Three banking sources told Reuters on Wednesday that politicians and bankers were confident that implementing the French plan would not trigger a payout of credit insurance or a default that would inflict losses on banks.
Banks had received positive signals from ratings agencies that they would not call the rollover plan a default, the sources said.
But officials cautioned that many details of the plan, including whether there would be any official guarantee, remained to be negotiated.
Many investors and economists still expect Greece to default in the medium term, and one influential international official suggested on Thursday that might be better for Athens.
“The current state of affairs where all the Greek taxpayers’ money goes to the creditors cannot continue,” said Angel Gurria, head of the Organization for Economic Cooperation and Development, a rich nations’ intergovernmental think-tank.
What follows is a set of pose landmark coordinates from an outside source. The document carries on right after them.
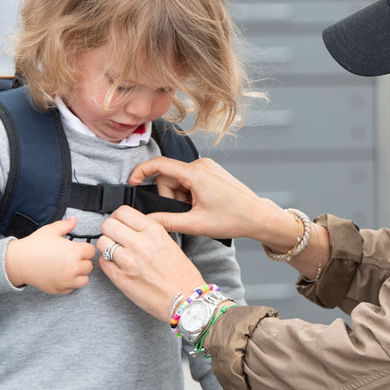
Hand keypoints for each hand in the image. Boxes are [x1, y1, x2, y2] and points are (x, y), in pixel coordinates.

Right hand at [4, 217, 94, 293]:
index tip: (77, 248)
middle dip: (82, 261)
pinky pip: (73, 288)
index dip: (85, 248)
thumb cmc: (33, 246)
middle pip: (89, 265)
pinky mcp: (61, 289)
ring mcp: (68, 280)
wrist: (18, 262)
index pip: (91, 251)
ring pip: (84, 279)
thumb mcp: (50, 231)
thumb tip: (74, 220)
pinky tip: (62, 276)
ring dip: (80, 274)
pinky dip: (70, 283)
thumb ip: (65, 225)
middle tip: (71, 257)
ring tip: (69, 268)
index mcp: (74, 251)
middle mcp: (74, 267)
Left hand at [97, 206, 204, 319]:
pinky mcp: (121, 278)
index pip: (123, 212)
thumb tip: (132, 228)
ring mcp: (128, 261)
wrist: (186, 300)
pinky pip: (103, 262)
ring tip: (116, 253)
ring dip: (107, 247)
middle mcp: (140, 243)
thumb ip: (149, 233)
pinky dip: (108, 263)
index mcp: (154, 232)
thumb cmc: (182, 276)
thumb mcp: (170, 243)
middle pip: (108, 224)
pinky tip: (118, 266)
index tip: (120, 223)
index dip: (118, 217)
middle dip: (110, 230)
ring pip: (102, 242)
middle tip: (115, 238)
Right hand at [127, 156, 286, 245]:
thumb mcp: (196, 224)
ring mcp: (208, 166)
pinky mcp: (211, 171)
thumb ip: (167, 221)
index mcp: (196, 174)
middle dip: (170, 196)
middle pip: (169, 176)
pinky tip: (201, 205)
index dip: (141, 172)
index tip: (132, 182)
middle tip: (185, 213)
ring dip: (181, 196)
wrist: (257, 216)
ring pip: (179, 179)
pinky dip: (189, 193)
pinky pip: (190, 179)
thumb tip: (147, 219)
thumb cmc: (233, 219)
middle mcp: (201, 165)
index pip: (159, 165)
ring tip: (196, 211)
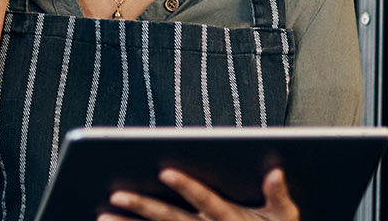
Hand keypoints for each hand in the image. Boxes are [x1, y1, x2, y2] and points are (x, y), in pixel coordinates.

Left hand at [101, 168, 299, 220]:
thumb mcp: (285, 218)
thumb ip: (278, 196)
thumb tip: (275, 171)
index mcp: (231, 219)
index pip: (206, 200)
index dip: (187, 186)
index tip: (165, 171)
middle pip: (171, 219)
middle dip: (143, 206)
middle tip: (116, 194)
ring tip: (102, 217)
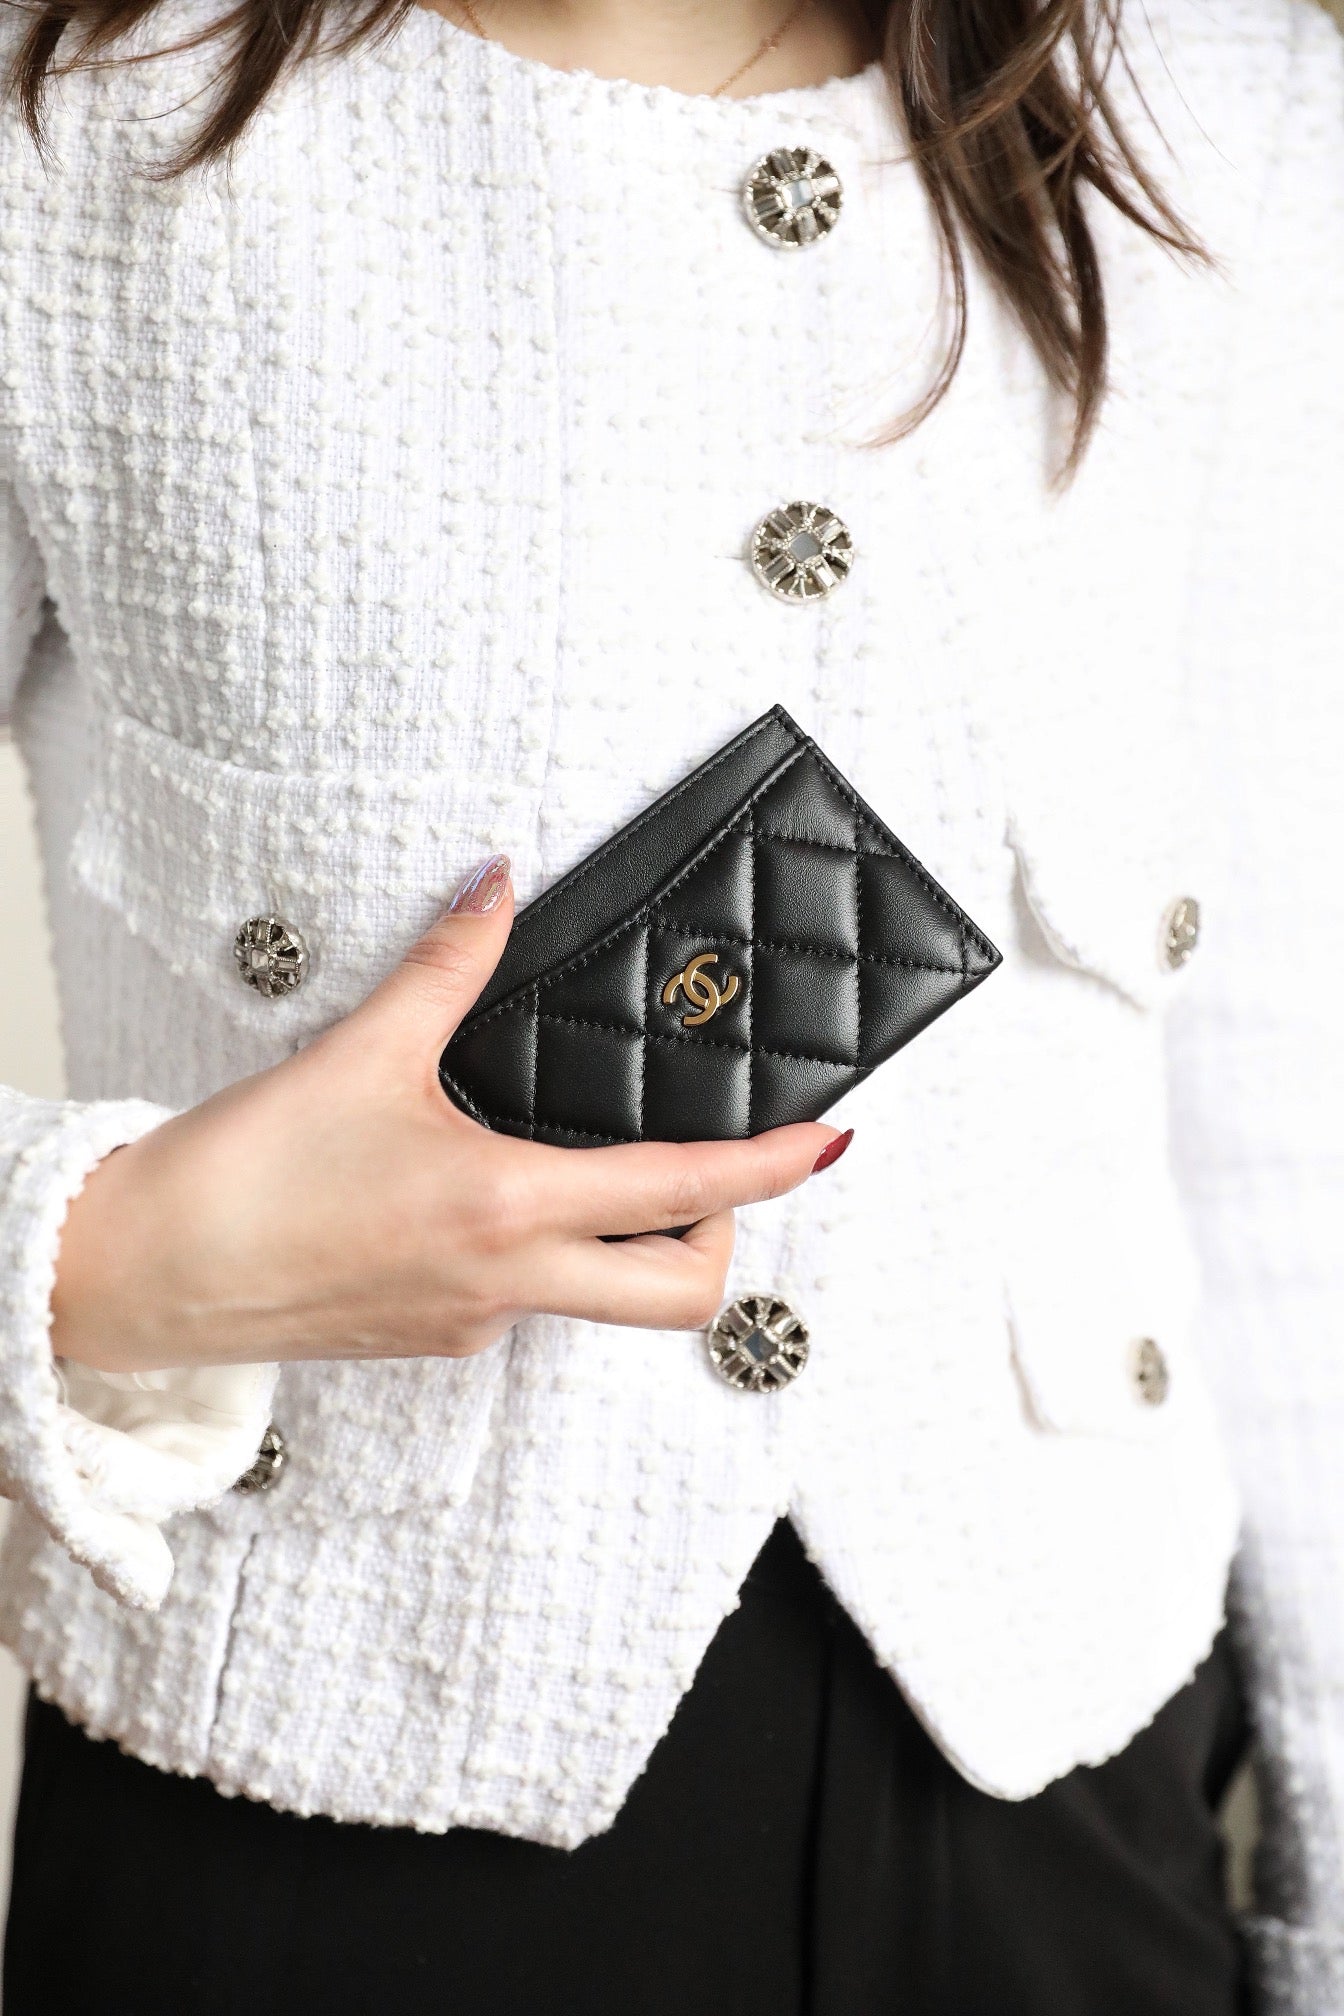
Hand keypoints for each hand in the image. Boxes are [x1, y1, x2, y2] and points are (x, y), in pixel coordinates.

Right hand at [51, 856, 846, 1372]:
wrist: (143, 1276)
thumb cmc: (242, 1177)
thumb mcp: (361, 1051)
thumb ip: (449, 963)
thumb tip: (498, 887)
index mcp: (505, 1209)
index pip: (682, 1194)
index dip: (772, 1168)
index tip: (830, 1140)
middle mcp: (508, 1284)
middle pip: (680, 1295)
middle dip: (723, 1235)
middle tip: (711, 1168)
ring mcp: (476, 1322)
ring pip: (606, 1301)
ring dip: (634, 1241)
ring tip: (596, 1161)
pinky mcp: (437, 1337)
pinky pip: (532, 1300)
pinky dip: (551, 1249)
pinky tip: (490, 1191)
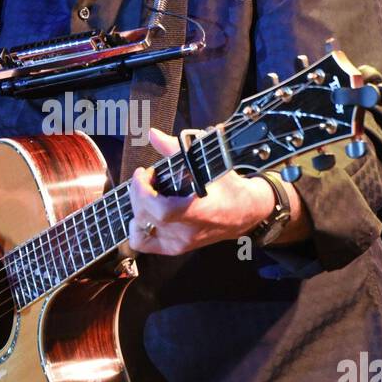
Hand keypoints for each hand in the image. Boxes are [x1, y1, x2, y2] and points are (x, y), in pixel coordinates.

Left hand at [127, 128, 275, 255]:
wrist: (245, 212)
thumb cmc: (228, 186)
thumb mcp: (206, 164)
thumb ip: (175, 149)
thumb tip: (152, 134)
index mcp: (197, 212)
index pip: (161, 210)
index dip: (143, 192)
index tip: (144, 173)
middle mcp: (186, 232)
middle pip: (145, 218)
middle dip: (138, 194)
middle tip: (146, 179)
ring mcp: (180, 243)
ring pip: (139, 233)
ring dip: (136, 211)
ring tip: (146, 196)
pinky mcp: (176, 248)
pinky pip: (145, 244)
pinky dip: (139, 227)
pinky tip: (146, 212)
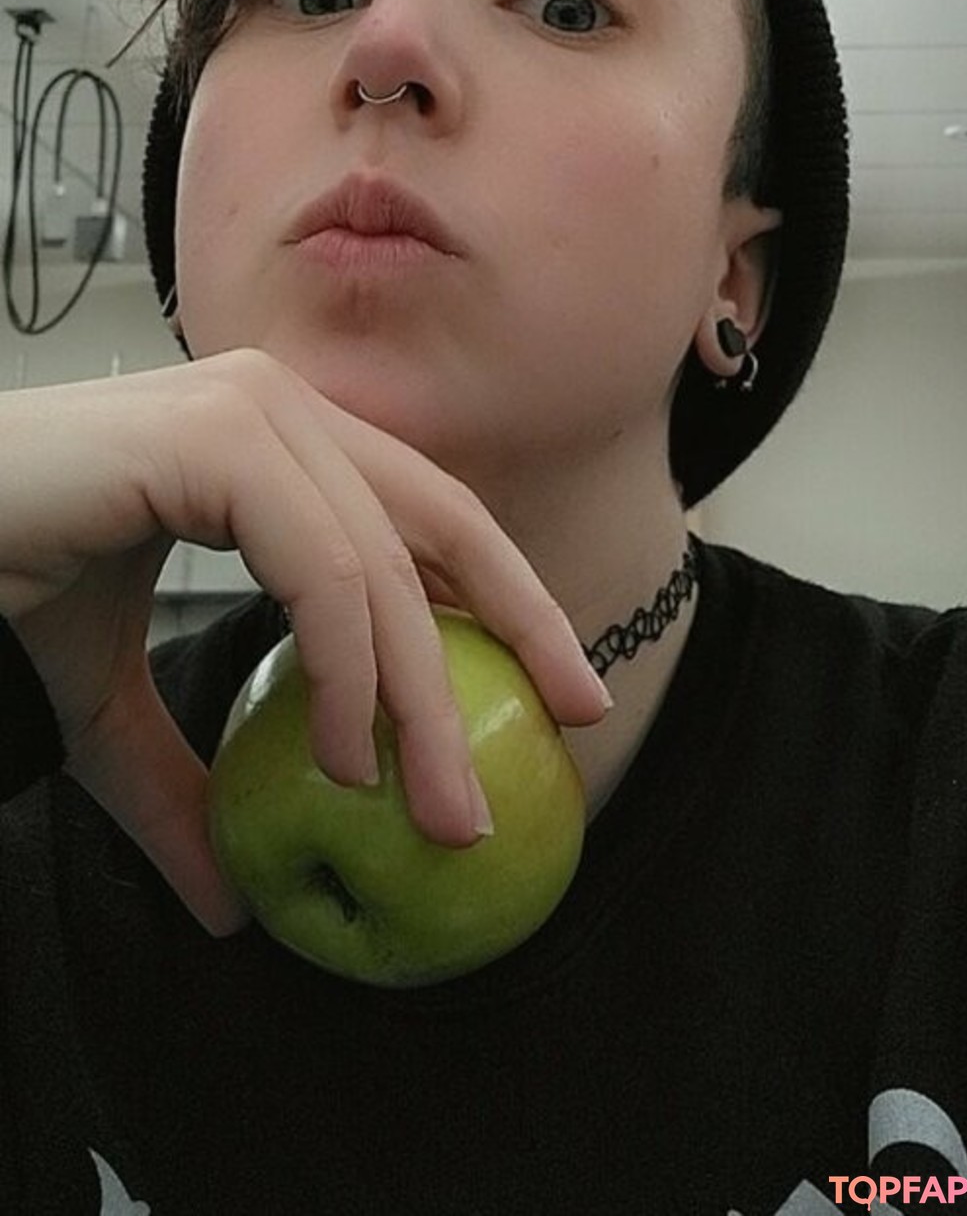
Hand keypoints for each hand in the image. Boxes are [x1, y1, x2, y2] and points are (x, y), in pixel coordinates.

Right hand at [0, 349, 609, 935]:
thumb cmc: (2, 580)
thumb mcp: (110, 707)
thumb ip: (181, 781)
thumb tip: (232, 901)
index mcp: (276, 439)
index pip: (430, 515)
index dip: (512, 599)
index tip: (568, 696)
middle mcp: (277, 406)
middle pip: (441, 525)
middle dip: (514, 638)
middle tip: (566, 741)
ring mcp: (250, 409)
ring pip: (385, 563)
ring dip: (422, 697)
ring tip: (434, 808)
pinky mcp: (213, 435)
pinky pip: (323, 566)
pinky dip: (347, 667)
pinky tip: (346, 755)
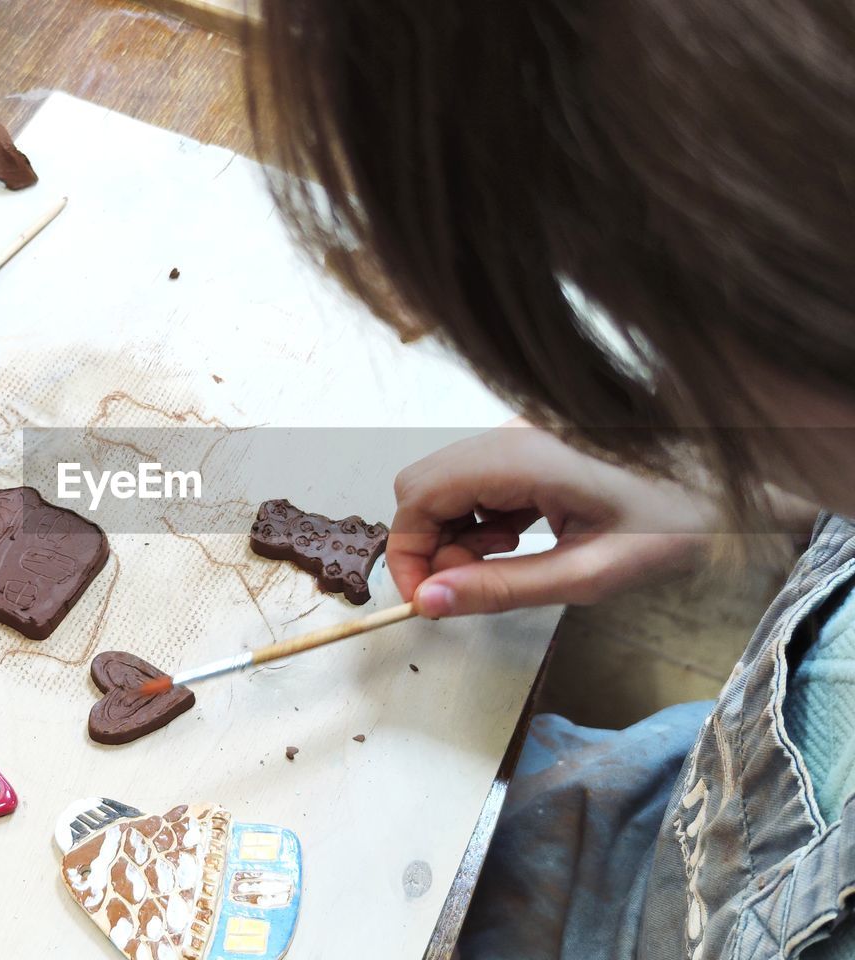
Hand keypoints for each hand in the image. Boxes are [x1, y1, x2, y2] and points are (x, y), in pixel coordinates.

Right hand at [388, 420, 724, 616]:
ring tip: (505, 562)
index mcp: (519, 456)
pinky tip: (520, 537)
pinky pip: (480, 478)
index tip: (427, 603)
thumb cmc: (679, 521)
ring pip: (448, 482)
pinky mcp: (535, 440)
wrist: (742, 478)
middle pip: (423, 485)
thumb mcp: (588, 573)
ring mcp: (522, 431)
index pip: (417, 497)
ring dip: (456, 531)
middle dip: (428, 544)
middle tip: (466, 589)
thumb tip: (430, 602)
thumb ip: (502, 589)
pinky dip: (481, 515)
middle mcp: (512, 431)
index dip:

“Greece must be enabled to have a policy that really allows work on the economy’s recovery. This is also best for the creditors,” Gurria told Dutch daily Het Financieele Dagblad. He did not rule out a “haircut” for Greek debt holders.
As life returned to normal in Athens after a night of violence, market concerns shifted from the danger of an immediate disorderly default for the first time in the euro zone to the medium-term prospect of a Greek debt restructuring.
“There’s still implementation risk over the next few months but for now the default risk has been taken off the table,” said Lloyds Bank strategist Eric Wand.
He forecast renewed pressure on the bonds of weaker euro zone countries on the edges of the single currency area after a temporary respite.
“There should be a brief hiatus in the periphery-bashing we’ve had in the last few weeks, but there are other problems.”
Those included the prospect of early Spanish elections and squabbling within Italy’s center-right coalition as the country faces a credit rating downgrade.